Assigned task: Leave out the pictures and copy every record exactly.

═════ Extracted material

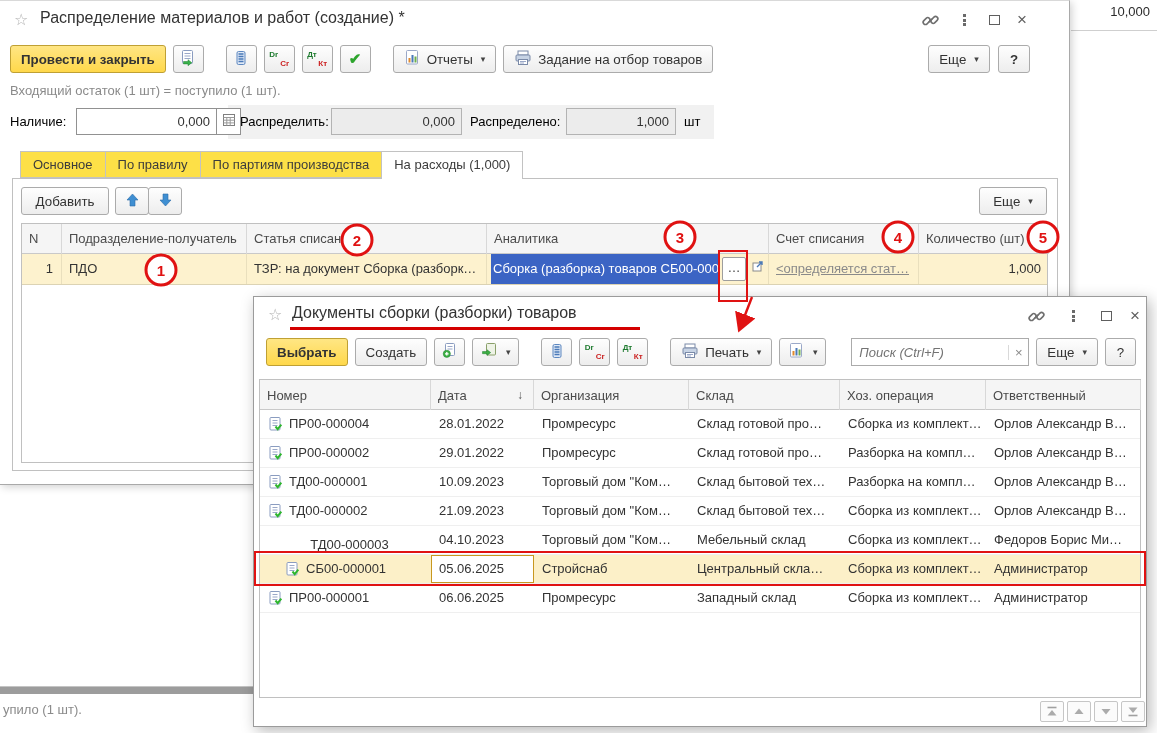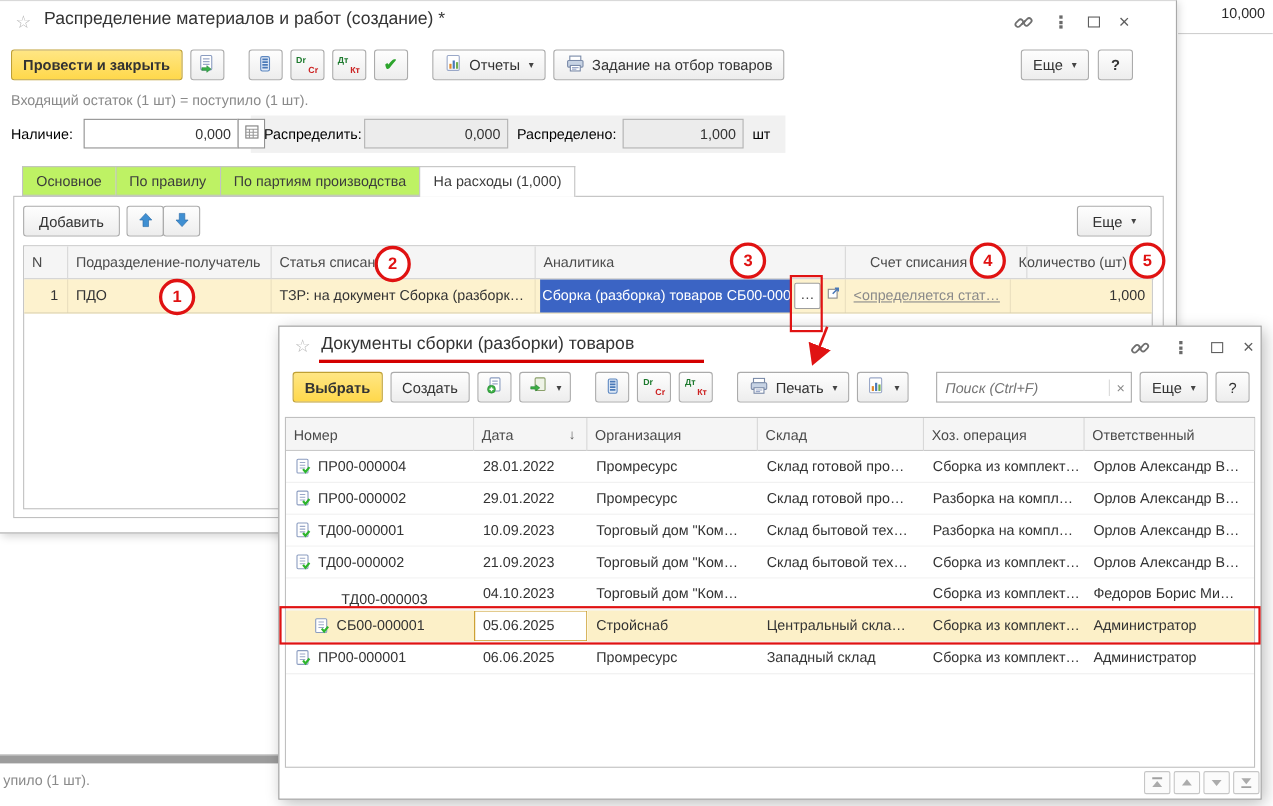--- a/index.html
+++ b/index.html
@@ -47,21 +47,21 @@
   #m-info { position:absolute; left:10px; top:82px; color:#8a8a8a; }
   #field-band { position:absolute; left:228px; top:104px; width:486px; height:34px; background:#f1f1f1; }
   .flabel { position:absolute; top:113px; color:#000000; }
   .finput { position:absolute; top:107px; height:27px; border:1px solid #919191; background:#fff;
     text-align:right; padding:0 6px; line-height:25px; }
   .finput.dis { background:#ececec; border-color:#b3b3b3; }
   #calc-btn { position:absolute; left:216px; top:107px; width:25px; height:27px; border:1px solid #919191;
     background:#fff; display:flex; align-items:center; justify-content:center; }
 
   #tabs { position:absolute; left:20px; top:150px; height:28px; display:flex; z-index:3; }
-  .tab { height:27px; line-height:26px; padding:0 12px; background:#bef264; border:1px solid #c2c2c2;
+  .tab { height:27px; line-height:26px; padding:0 12px; background:#fde047; border:1px solid #c2c2c2;
     border-right:none; color:#3c3c3c; cursor:default; }
   .tab:last-child { border-right:1px solid #c2c2c2; }
   .tab.active { background:#fff; height:28px; border-bottom:none; border-right:1px solid #c2c2c2; }
 
   #m-panel { position:absolute; left:12px; top:177px; width:1046px; height:293px; border:1px solid #c0c0c0; background:#fff; }
   #add-btn { position:absolute; left:8px; top:8px; width:88px; }
   #mv-up { position:absolute; left:102px; top:8px; width:34px; }
   #mv-dn { position:absolute; left:135px; top:8px; width:34px; }
   #t-more { position:absolute; left:966px; top:8px; width:68px; }
 
@@ -243,21 +243,21 @@
         <span>Еще</span>
         <span class="caret">▾</span>
       </button>
 
     <div id="m-table">
       <div class="hrow" id="main-thead">
           <div class="hcell" style="left: 0px; width: 40px;">N</div>
           <div class="hcell" style="left: 40px; width: 185px;">Подразделение-получатель</div>
           <div class="hcell" style="left: 225px; width: 240px;">Статья списания</div>
           <div class="hcell" style="left: 465px; width: 282px;">Аналитика</div>
-          <div class="hcell" style="left: 747px; width: 150px; margin-left: 15px;">Счет списания</div>
+          <div class="hcell" style="left: 747px; width: 150px;">Счет списания</div>
           <div class="hcell" style="left: 897px; width: 130px;">Количество (шт)</div>
         </div>
       <div id="m-row">
         <div class="mcell mc0">1</div>
         <div class="mcell mc1">ПДО</div>
         <div class="mcell mc2">ТЗР: на документ Сборка (разборк…</div>
         <div class="mcell mc3">
           <span id="sel-text">Сборка (разборка) товаров СБ00-0000</span>
           <span id="dots-btn">…</span>
           <span id="open-btn">
@@ -454,20 +454,21 @@
           <div class="pcell" style="left: 0px; width: 171px; flex-direction: column;">
             <svg width="16" height="16" viewBox="0 0 16 16">
               <rect x="2" y="1.5" width="10" height="12.5" rx="1" fill="#fff" stroke="#8a9cc0"></rect>
               <path d="M4.5 4.5h5M4.5 7h5M4.5 9.5h5" stroke="#9aa8c8"></path>
               <path d="M7.5 10.5l2.2 2.6 3.6-4.4" stroke="#2db52d" stroke-width="2" fill="none"></path>
             </svg>
             <span>ТД00-000003</span>
           </div>
           <div class="pcell" style="left: 171px; width: 103px;">04.10.2023</div>
           <div class="pcell" style="left: 274px; width: 155px;">Торговый дом "Ком…</div>
+          <div class="pcell" style="left: 429px; width: 151px;">Мебельный склад</div>
           <div class="pcell" style="left: 580px; width: 146px;">Сборка из комплект…</div>
           <div class="pcell" style="left: 726px; width: 155px;">Федоров Борис Ми…</div>
         </div>
         <div class="prow hl" style="top: 145px;">
           <div class="pcell" style="left: 0px; width: 171px; padding-left: 25px;">
             <svg width="16" height="16" viewBox="0 0 16 16">
               <rect x="2" y="1.5" width="10" height="12.5" rx="1" fill="#fff" stroke="#8a9cc0"></rect>
               <path d="M4.5 4.5h5M4.5 7h5M4.5 9.5h5" stroke="#9aa8c8"></path>
               <path d="M7.5 10.5l2.2 2.6 3.6-4.4" stroke="#2db52d" stroke-width="2" fill="none"></path>
             </svg>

══════════

Answer space:
--- a/index.html
+++ b/index.html
@@ -47,21 +47,21 @@
   #m-info { position:absolute; left:10px; top:82px; color:#8a8a8a; }
   #field-band { position:absolute; left:228px; top:104px; width:486px; height:34px; background:#f1f1f1; }
   .flabel { position:absolute; top:113px; color:#000000; }
   .finput { position:absolute; top:107px; height:27px; border:1px solid #919191; background:#fff;
     text-align:right; padding:0 6px; line-height:25px; }
   .finput.dis { background:#ececec; border-color:#b3b3b3; }
   #calc-btn { position:absolute; left:216px; top:107px; width:25px; height:27px; border:1px solid #919191;
     background:#fff; display:flex; align-items:center; justify-content:center; }
 
   #tabs { position:absolute; left:20px; top:150px; height:28px; display:flex; z-index:3; }
-  .tab { height:27px; line-height:26px; padding:0 12px; background:#bef264; border:1px solid #c2c2c2;
+  .tab { height:27px; line-height:26px; padding:0 12px; background:#fde047; border:1px solid #c2c2c2;
     border-right:none; color:#3c3c3c; cursor:default; }
   .tab:last-child { border-right:1px solid #c2c2c2; }
   .tab.active { background:#fff; height:28px; border-bottom:none; border-right:1px solid #c2c2c2; }
 
   #m-panel { position:absolute; left:12px; top:177px; width:1046px; height:293px; border:1px solid #c0c0c0; background:#fff; }
   #add-btn { position:absolute; left:8px; top:8px; width:88px; }
   #mv-up { position:absolute; left:102px; top:8px; width:34px; }
   #mv-dn { position:absolute; left:135px; top:8px; width:34px; }
   #t-more { position:absolute; left:966px; top:8px; width:68px; }
 
@@ -243,21 +243,21 @@
         <span>Еще</span>
         <span class="caret">▾</span>
       </button>
 
     <div id="m-table">
       <div class="hrow" id="main-thead">
           <div class="hcell" style="left: 0px; width: 40px;">N</div>
           <div class="hcell" style="left: 40px; width: 185px;">Подразделение-получатель</div>
           <div class="hcell" style="left: 225px; width: 240px;">Статья списания</div>
           <div class="hcell" style="left: 465px; width: 282px;">Аналитика</div>
-          <div class="hcell" style="left: 747px; width: 150px; margin-left: 15px;">Счет списания</div>
+          <div class="hcell" style="left: 747px; width: 150px;">Счет списания</div>
           <div class="hcell" style="left: 897px; width: 130px;">Количество (шт)</div>
         </div>
       <div id="m-row">
         <div class="mcell mc0">1</div>
         <div class="mcell mc1">ПДО</div>
         <div class="mcell mc2">ТЗР: на документ Сборка (разборк…</div>
         <div class="mcell mc3">
           <span id="sel-text">Сборка (разборка) товаров СБ00-0000</span>
           <span id="dots-btn">…</span>
           <span id="open-btn">
@@ -454,20 +454,21 @@
           <div class="pcell" style="left: 0px; width: 171px; flex-direction: column;">
             <svg width="16" height="16" viewBox="0 0 16 16">
               <rect x="2" y="1.5" width="10" height="12.5" rx="1" fill="#fff" stroke="#8a9cc0"></rect>
               <path d="M4.5 4.5h5M4.5 7h5M4.5 9.5h5" stroke="#9aa8c8"></path>
               <path d="M7.5 10.5l2.2 2.6 3.6-4.4" stroke="#2db52d" stroke-width="2" fill="none"></path>
             </svg>
             <span>ТД00-000003</span>
           </div>
           <div class="pcell" style="left: 171px; width: 103px;">04.10.2023</div>
           <div class="pcell" style="left: 274px; width: 155px;">Торговый дом "Ком…</div>
+          <div class="pcell" style="left: 429px; width: 151px;">Мебельный склад</div>
           <div class="pcell" style="left: 580px; width: 146px;">Сборка из комплект…</div>
           <div class="pcell" style="left: 726px; width: 155px;">Федоров Борис Ми…</div>
         </div>
         <div class="prow hl" style="top: 145px;">
           <div class="pcell" style="left: 0px; width: 171px; padding-left: 25px;">
             <svg width="16" height="16" viewBox="0 0 16 16">
               <rect x="2" y="1.5" width="10" height="12.5" rx="1" fill="#fff" stroke="#8a9cc0"></rect>
               <path d="M4.5 4.5h5M4.5 7h5M4.5 9.5h5" stroke="#9aa8c8"></path>
               <path d="M7.5 10.5l2.2 2.6 3.6-4.4" stroke="#2db52d" stroke-width="2" fill="none"></path>
             </svg>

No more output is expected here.